Comment by falloutx
13 hours ago
Everyone says that but I don't see anyone cooking up the next photoshop and selling it at $3/month. Why are we not seeing more options of every tool? Most Saas companies are sales companies at their core rather than software companies. And those sales people are so good that they can sell a todo list for millions.
In the case of Photoshop it is the software itself that is becoming useless. In a few years, using photoshop will be viewed the same as developing physical film, a process from a by-gone era that is still possible, but impractical.
This is an extremely bold claim and I think that it completely overlooks how Photoshop is used by professionals in practice. Professional users want extremely fine grained and precise control over their tools to achieve the specific results that they want. AI "image editing" is incapable of providing anything remotely similar.
Yes, "professional users" need this. The problem is that the group of professional users who need that will shrink really fast in the next few years.

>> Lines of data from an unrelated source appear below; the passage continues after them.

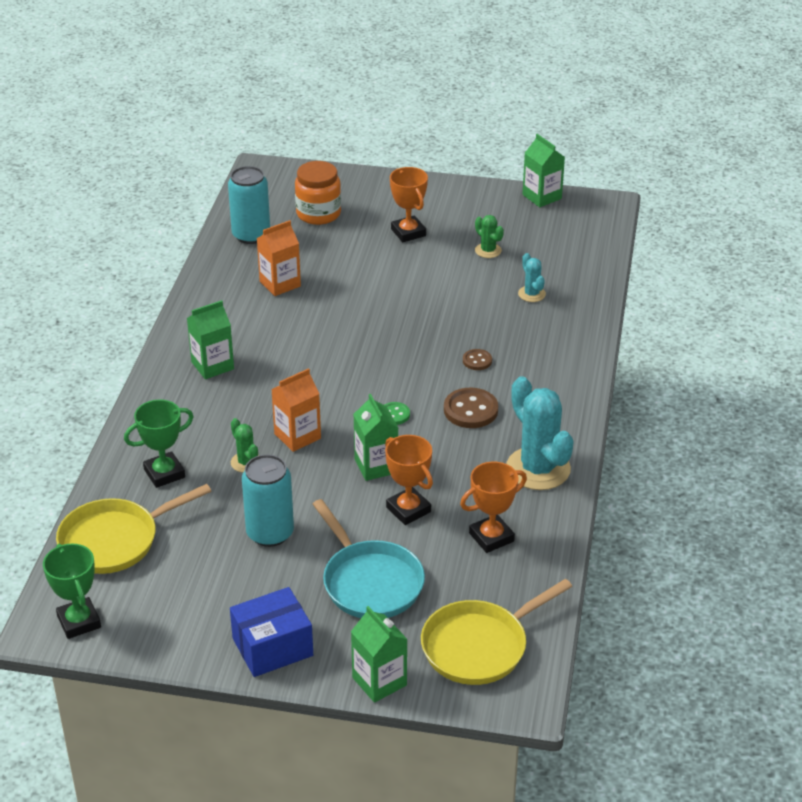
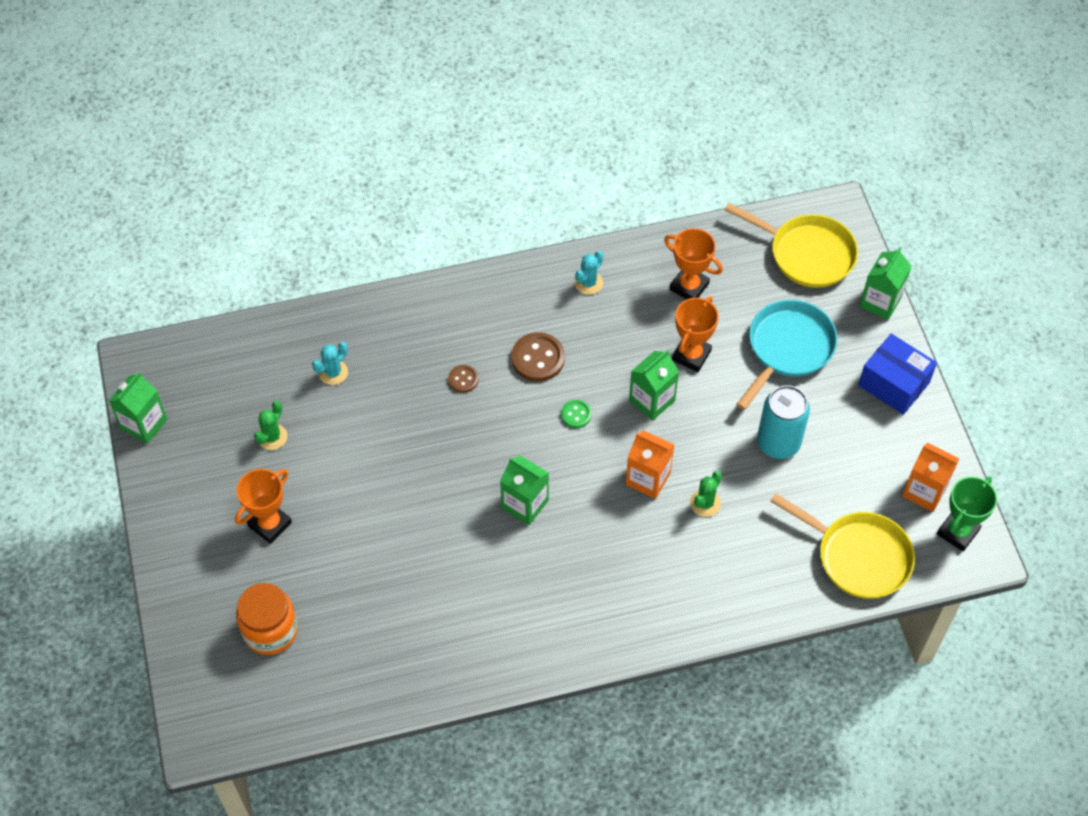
camera: 115 degrees left, 20 degrees up
green trophy [124,399,194,488] -> none
green carton [187,300,234,379] -> green carton moved to [500,455,549,525]
turquoise can [228,166,270,244] -> none
orange carton [257,220,301,296] -> orange carton moved to [902,443,959,512]
turquoise cactus [507,376,574,490] -> turquoise cactus [574,251,604,295], size x0.49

I've recently re-instated a Photoshop subscription and its now part of my core AI generated asset workflow. AI is fantastic at art direction but it needs minor adjustments to make it production ready. E.g putting real screenshots in with correct placement, smoothing, editing out artefacts etc. I can't imagine the lengths I'd have to go to to instruct an LLM to do these tasks with words.
Some of the LLM crowd is living in lala land.
How much of what you do with Photoshop could be done with open source tools instead (GIMP, ImageMagick, etc), versus how much do you really need Photoshop for?
One technique I’ve used for cleaning up AI-generated images, was a Python script driving ImageMagick-and an LLM helped write the Python script (although it took a few iterations, because the LLM’s first attempt didn’t actually work)
> I don't see anyone cooking up the next photoshop and selling it at $3/month.
That's not the situation we're talking about though. It's someone saying "hmm, I need to edit this picture. Can I get ChatGPT to do it?" where 3 years ago they would have had to buy Photoshop and learn how to use it.
Similarly, if they need a tool to batch-convert a thousand images, they're getting an LLM to construct the specific tool they need in a couple of hours and then running that, rather than buying a software product that can do it.
You don't need a whole dev team to build a one-off tool for a specific job, which is probably 90% of the demand for those software products. LLMs are becoming the general-purpose tool for a lot of use cases.
ChatGPT cant do the precise photoshop tasks, not even close, infact the quality of output is worse than quality of input almost always. Ofc we live in this low quality internet now, so you may already be used to terribly edited images by AI.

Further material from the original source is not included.